**** Passage extrait ****

De même que la succession de plus en plus précipitée des événements d'août-septembre avait, en quelque sorte, « révélé » aux Belges à quel point ils détestaient non seulement le régime personnel du roi Guillaume, mais même le peuple auquel les avaient rivés les Alliés, de même la nouvelle des troubles dans les provinces du Sud avait provoqué dans celles du Nord une explosion de fièvre patriotique, un mouvement antibelge aigu. Depuis quinze ans, les Hollandais, loyalistes, traditionnellement attachés à leur prince, toujours satisfaits de ses mesures, de ses décrets, de sa méthode de gouvernement, s'indignaient (page 150) du mécontentement permanent de nos pères. Ils accueillirent le projet de séparation avec transport. « Je bénirai le moment où le mariage qui nous a apporté tant d'afflictions et de misères sera pour jamais dissous, » devait bientôt dire un de leurs députés à la Seconde Chambre. Par ces paroles, il traduisait un sentiment général qui nous est révélé, non seulement par les articles des journaux bataves, ne cessant de répéter : « Muitersbloed is geen broedersbloed. » (Sang de mutin n'est pas sang de frère) (BUFFIN, Documents inédits, p. 87. Staedtler au prince d'Arenberg, 6 septembre 1830 : « Rien n'égale en général la violence des journaux hollandais contre les Belges. Les noms de scélérats, ingrats, ivrognes, traîtres, imbéciles, assassins, etc., leur sont prodigués à chaque page. ».,mais aussi par les pamphlets ridiculisant l'accent des Flamands et leurs propos émaillés d'« awel » et de « zulle », ainsi que par les rimailleries populaires et les caricatures. L'une d'entre elles, par exemple, représente deux hommes, retenus par une même chaîne, avec l'épigramme :
« Die met een boef is belaân Die snijd hem af en laat hem gaan. »
(Celui qui est chargé d'un coquin, se sépare de lui et le laisse aller.)
Une autre exprime le même sentiment avec plus de pathos :
« Vaarwel, ô valsche vriend, ô muitziek rot der Belgen, Vertreders van de wet, verbasterde Neerlands telgen. »
(Adieu, ô faux ami, ô canaille révolutionnaire des Belges, Violateurs de la loi, rejetons abâtardis de la Néerlande) (GREVE, Hollandsche spotprenten, pp. 394 et 395).
La comparaison symbolique des Belges avec des enfants ingrats, trahissant l'affection de leur bienfaiteur, « vader Willem », le paternel roi Guillaume, (page 151) se retrouve constamment sous la plume des auteurs hollandais, qui ne pouvaient comprendre pourquoi nos pères n'étaient pas au comble du bonheur, alors que leur état de prospérité économique était si remarquable. En 1838 encore, le poète Kuyper écrivait :
« ’K schets niet hoe België, met weldaan overladen,
«Oranje afvallig werd en eerloos heeft verraden. »

**** Jeu de données ****

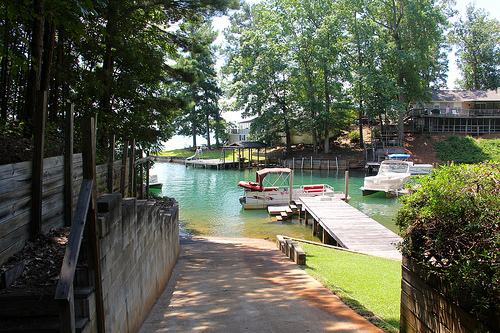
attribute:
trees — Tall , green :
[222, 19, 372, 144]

****
**** Jeu de données ****

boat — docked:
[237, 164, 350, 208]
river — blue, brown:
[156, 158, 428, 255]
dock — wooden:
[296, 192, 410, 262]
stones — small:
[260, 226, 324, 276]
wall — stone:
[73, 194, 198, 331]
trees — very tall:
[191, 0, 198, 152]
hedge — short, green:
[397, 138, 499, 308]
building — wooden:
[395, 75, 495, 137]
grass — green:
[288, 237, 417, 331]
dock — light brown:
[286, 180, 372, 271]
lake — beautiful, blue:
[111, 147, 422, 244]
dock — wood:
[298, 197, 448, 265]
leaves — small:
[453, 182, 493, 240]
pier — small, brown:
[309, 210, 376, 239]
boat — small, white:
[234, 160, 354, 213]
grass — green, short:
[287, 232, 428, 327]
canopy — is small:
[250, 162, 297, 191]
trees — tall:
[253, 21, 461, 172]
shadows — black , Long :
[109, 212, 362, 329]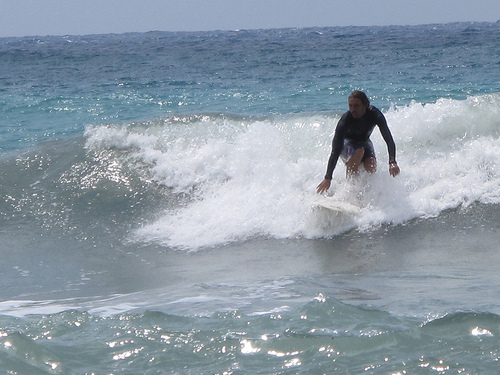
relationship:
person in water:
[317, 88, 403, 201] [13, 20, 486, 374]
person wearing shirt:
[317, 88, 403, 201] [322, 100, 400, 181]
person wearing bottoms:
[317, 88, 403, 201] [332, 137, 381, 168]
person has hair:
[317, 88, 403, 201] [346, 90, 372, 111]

****

Consignes à traiter:
**A)** Selon le passage extrait, depuis combien de temps les Hollandais s'indignaient-ils du mécontentement permanent des Belges ?
**B)** Reproduisez le passage extrait en commençant par « (Adieu, ô faux » et en allant jusqu'à « 394 et 395). ».

Ensemble des réponses:
**A)** Depuis quinze ans.

**B)**
(Adieu, ô faux ami, ô canaille révolutionnaire des Belges, Violateurs de la loi, rejetons abâtardis de la Néerlande) (GREVE, Hollandsche spotprenten, pp. 394 et 395).